Von Wilh. Müller, Ingenieur,
Stuttgart-Cannstatt.
Wasserversorgung mittels Wasserradbetrieb.
Bei dem gegenwärtig im Wassermotorenbau fast ausschließlich in Anwendung
gebrachten System der Turbine als Antriebsmaschine könnte die Anlage eines
Wasserrades als „ein überwundener Standpunkt“ betrachtet werden und der Bau
dieser Gattung von Motoren in absehbarer Zeit als ausgeschlossen erscheinen. Die von
der Natur dargebotenen und so mannigfach gearteten Wasserkräfte lassen aber dem
Wasserrad immer noch ein Feld als beinahe unbestrittenes Gebiet übrig, innerhalb
dessen – abgesehen von einzelnen, verzweifelten Fällen, bei welchen überhaupt nur
ein Rad in Frage kommen kann – die Rohkraft stets rationeller ausgenutzt wird, als
mit Turbinen, welchen Namen diese auch haben mögen.
Solche Lokalitäten sind:
1.Sehr geringes Gefälle mit mäßigen Durchflußmengen,
also Räder im freien Strom; oder in Verbindung mit
größeren Wassermengen bis 10 cbm i. d. Sek. und mehr, wobei örtliche
Verhältnisse eine Turbinenanlage als unausführbar erscheinen lassen oder ein Motor zur Aufnahme der verfügbaren Kraft nicht
gebaut werden kann.
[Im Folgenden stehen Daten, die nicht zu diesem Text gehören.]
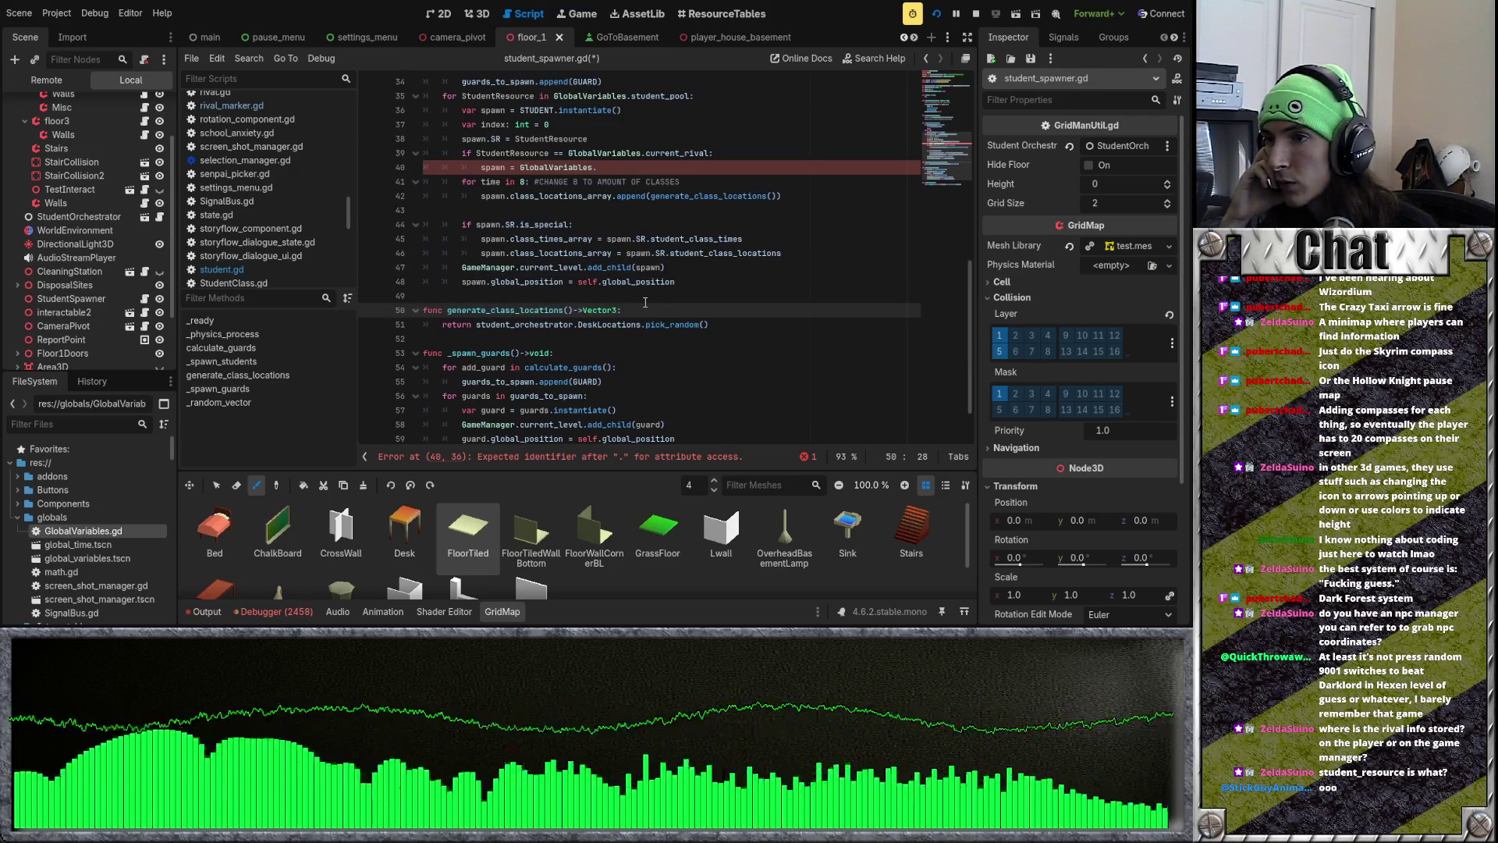
drag(547, 297, 456, 282)
click(544, 299)
scroll(545, 302, up, 5)
Step: Finish line 40 with current_rival_student_node and save student_spawner.gd
click(615, 379)
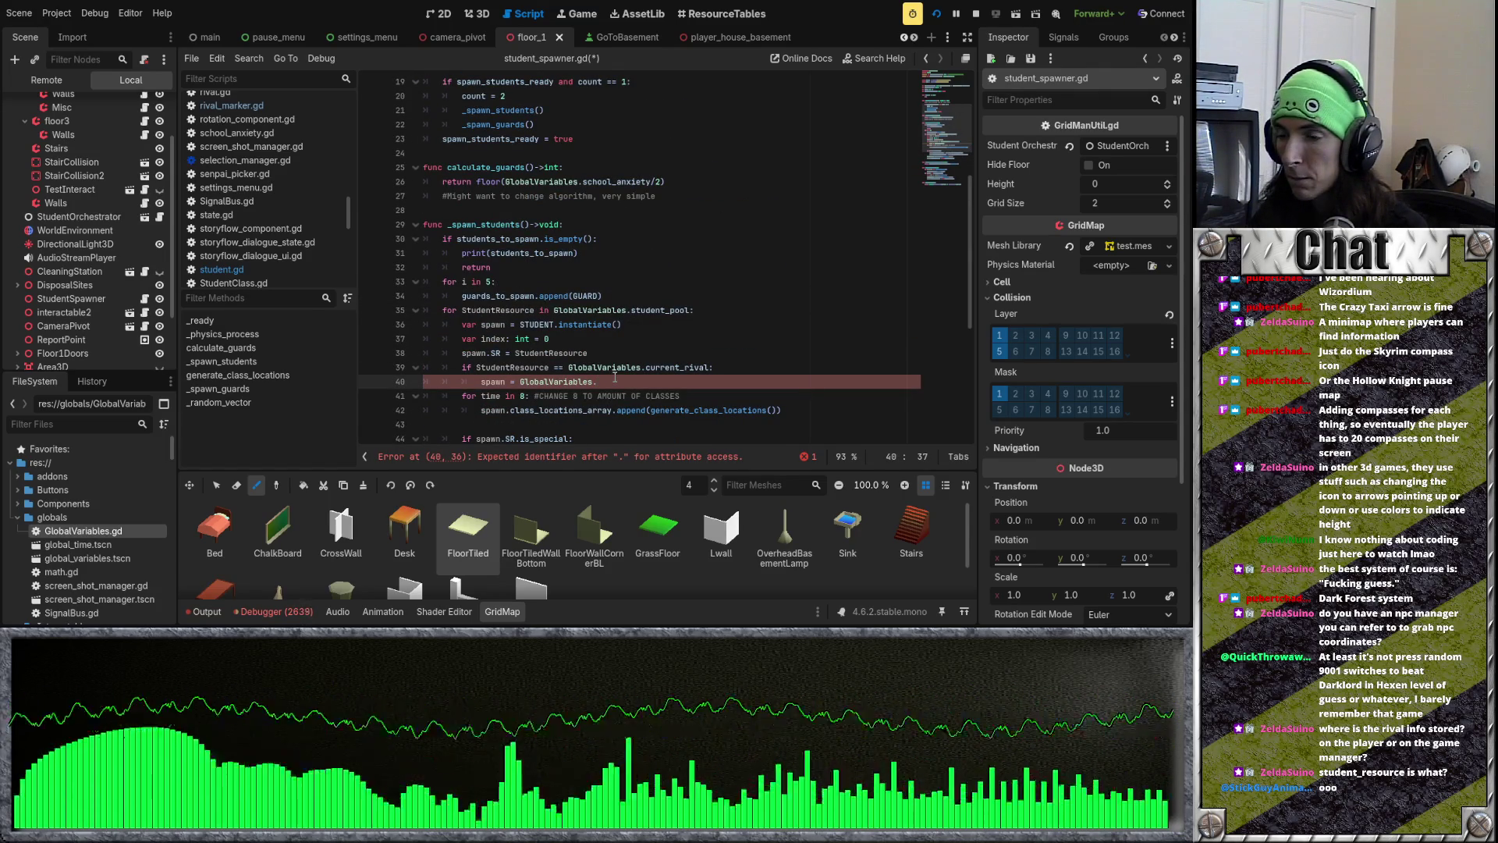
text(cu)
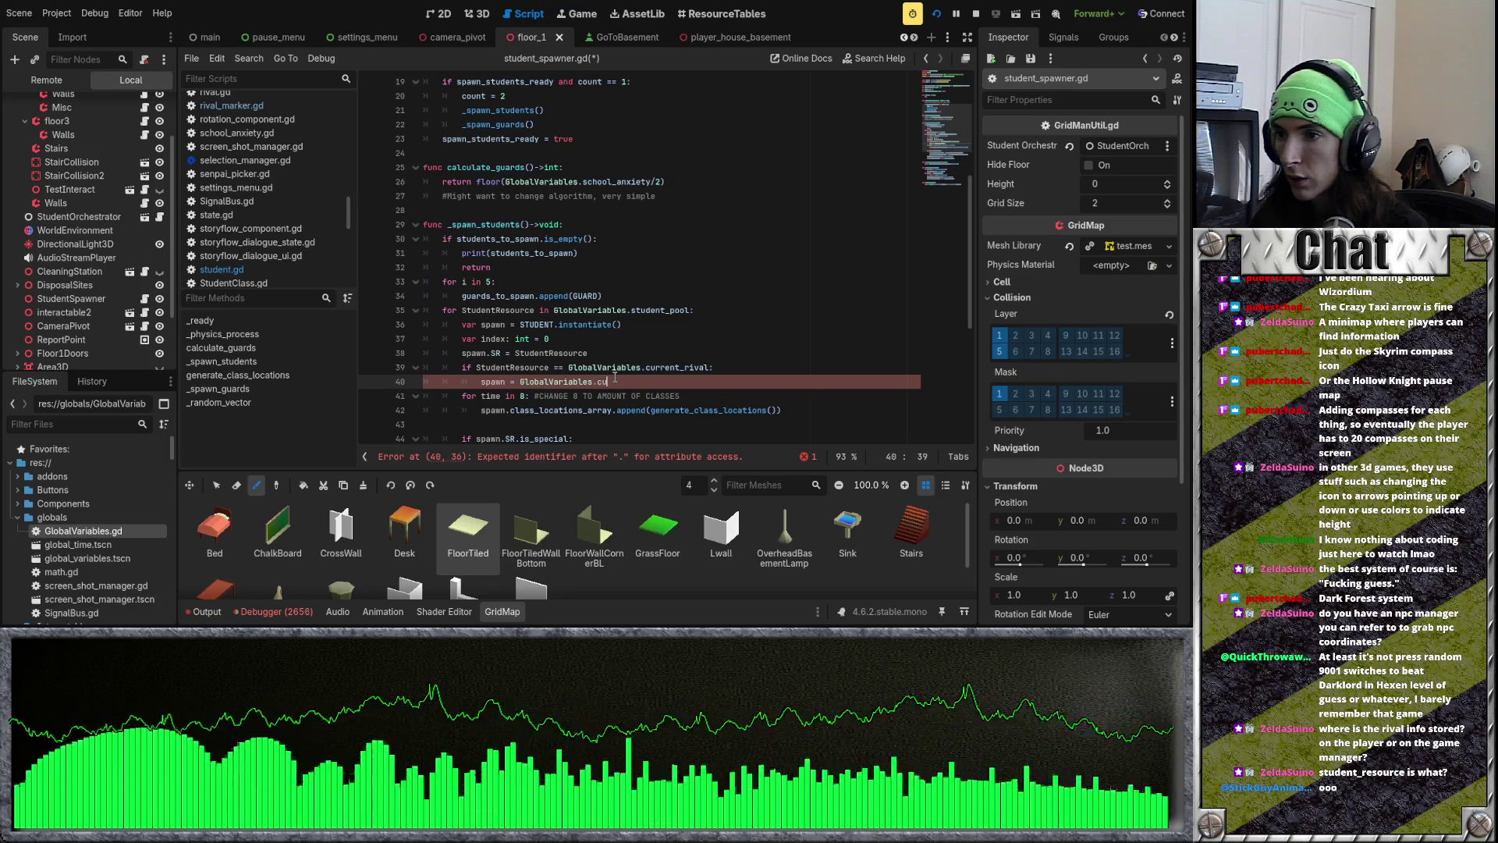
key(Down)
key(Down)
key(Return)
Bei einem solchen Lokal ergibt sich eine Anzahl
hintereinander gelegter ausziehbarer Räder im
Schnurgerinne als zwingende Notwendigkeit, wie solche in
Norddeutschland in zahlreichen Fällen bestehen.
2.Mittlere Gefälle mit kleinem stark schwankendem
Zufluß, der durch Schwimmkörper oder Geschiebe verunreinigt ist, wobei Schaufelräder, System Zuppinger, mit
Ueberfalleinläufen zur Anwendung kommen.
3.Gefälle bis etwa 10 m und sehr kleinen Kräften zum
Betrieb langsamlaufender Maschinen, z.B. Pumpen, bei welchen Lokalen oberschlächtige Zellenräder den höchsten Nutzeffekt
ergeben.
Verfasser wäre in der Lage, für jeden der bezeichneten Fälle eine Anzahl
wohlgelungener Ausführungen für Mühlenbetrieb und Pumpwerke aus neuester Zeit
anzuführen, beschränkt sich jedoch auf nachstehende Angaben über einige Einzelheiten
des Wassertriebwerkes in der Pumpstation der
Heimbach-Wasserversorgungsgruppe bei Dornhan (Württemberg), wobei es sich
um die Nutzbarmachung einer stark veränderlichen kleinen Wasserkraft bei ziemlich
konstantem Gefälle, also um eine Anlage, welche in Kategorie 3 fällt, handelte.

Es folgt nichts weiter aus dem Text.